▸ Page images and extracted text:
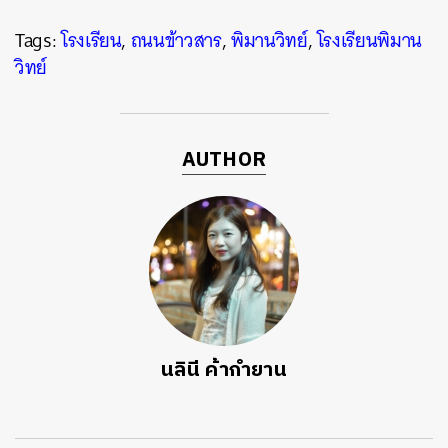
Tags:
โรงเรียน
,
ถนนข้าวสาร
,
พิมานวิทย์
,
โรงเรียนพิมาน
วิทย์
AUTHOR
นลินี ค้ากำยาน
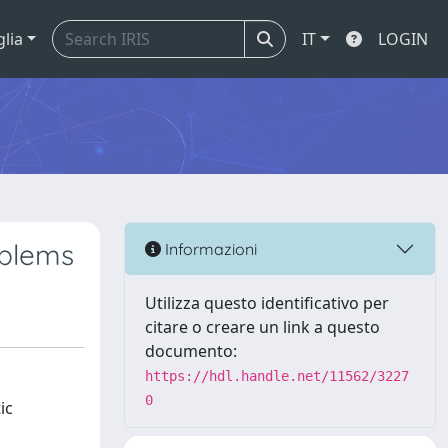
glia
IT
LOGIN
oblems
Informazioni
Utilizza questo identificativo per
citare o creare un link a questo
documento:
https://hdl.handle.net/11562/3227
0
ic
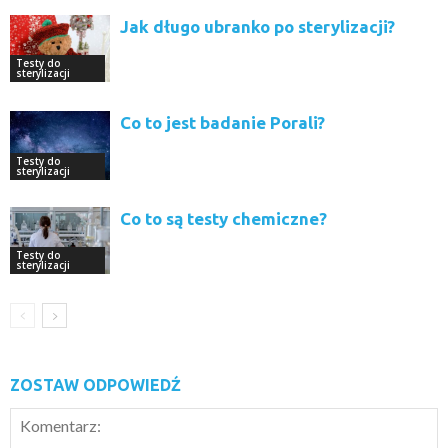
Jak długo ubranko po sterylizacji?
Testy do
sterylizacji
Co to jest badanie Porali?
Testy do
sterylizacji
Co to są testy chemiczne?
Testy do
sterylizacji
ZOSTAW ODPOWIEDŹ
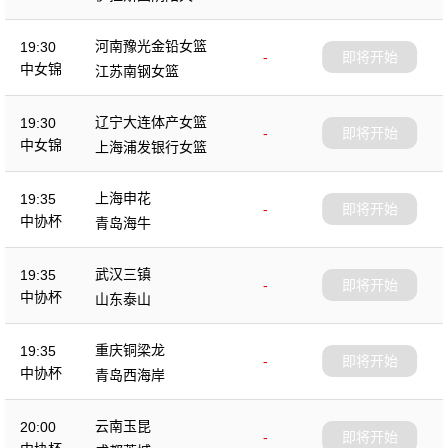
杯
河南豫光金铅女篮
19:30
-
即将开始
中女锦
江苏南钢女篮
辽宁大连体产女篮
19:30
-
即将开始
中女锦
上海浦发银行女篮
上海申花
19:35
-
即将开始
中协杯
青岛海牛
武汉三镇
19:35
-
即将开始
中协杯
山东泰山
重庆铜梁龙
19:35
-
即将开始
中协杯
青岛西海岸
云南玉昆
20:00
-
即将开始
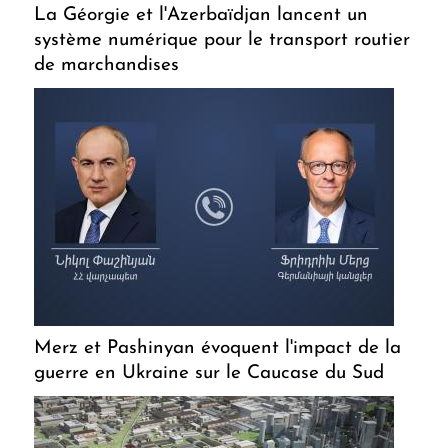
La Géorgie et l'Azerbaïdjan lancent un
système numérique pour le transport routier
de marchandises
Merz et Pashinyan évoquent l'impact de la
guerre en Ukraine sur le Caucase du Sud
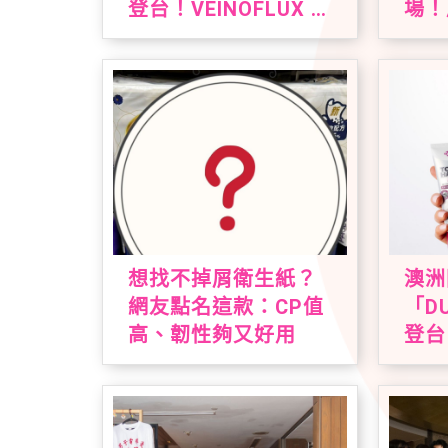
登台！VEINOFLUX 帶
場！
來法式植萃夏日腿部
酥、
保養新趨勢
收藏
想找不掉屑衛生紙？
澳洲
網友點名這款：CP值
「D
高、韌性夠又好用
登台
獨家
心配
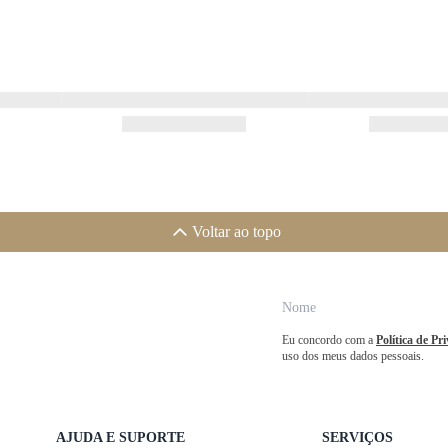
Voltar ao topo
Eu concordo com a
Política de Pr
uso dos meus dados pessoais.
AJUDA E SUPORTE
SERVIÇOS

▸ PROBLEM TO WORK ON: Provide an exact transcript of the lines from the one that holds "uso dos meus dados pessoais." through the final line of the data above.

▸ WRITTEN SOLUTION:
uso dos meus dados pessoais.
AJUDA E SUPORTE
SERVIÇOS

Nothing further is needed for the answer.